Data to process —
════════
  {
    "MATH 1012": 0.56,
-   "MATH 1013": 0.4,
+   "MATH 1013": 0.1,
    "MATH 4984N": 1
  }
════════
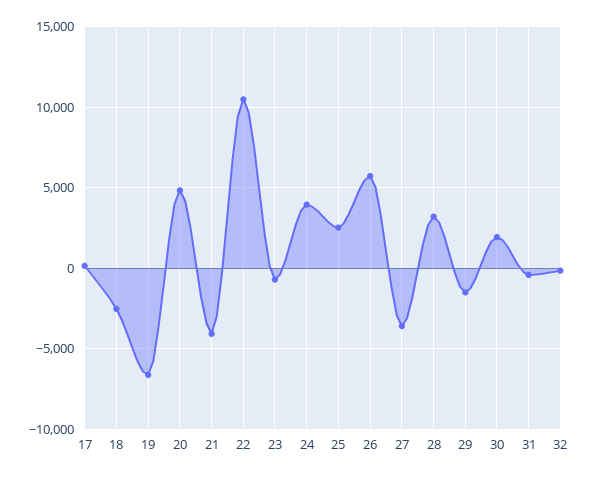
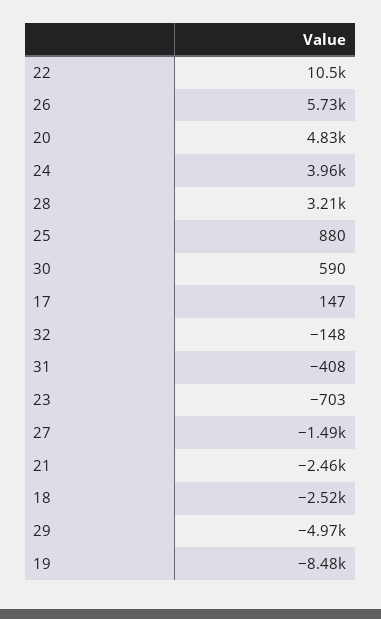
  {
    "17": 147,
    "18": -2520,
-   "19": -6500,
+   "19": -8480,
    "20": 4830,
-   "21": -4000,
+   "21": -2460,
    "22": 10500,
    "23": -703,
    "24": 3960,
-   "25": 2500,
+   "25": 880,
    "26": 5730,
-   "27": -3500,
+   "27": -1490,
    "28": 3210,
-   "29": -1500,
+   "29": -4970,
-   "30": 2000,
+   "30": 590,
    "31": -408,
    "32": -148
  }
════════
Problem details —
Where does the word "MATH" appear in the records? Copy every line that holds it.

Output —
    "MATH 1012": 0.56,
-   "MATH 1013": 0.4,
+   "MATH 1013": 0.1,
    "MATH 4984N": 1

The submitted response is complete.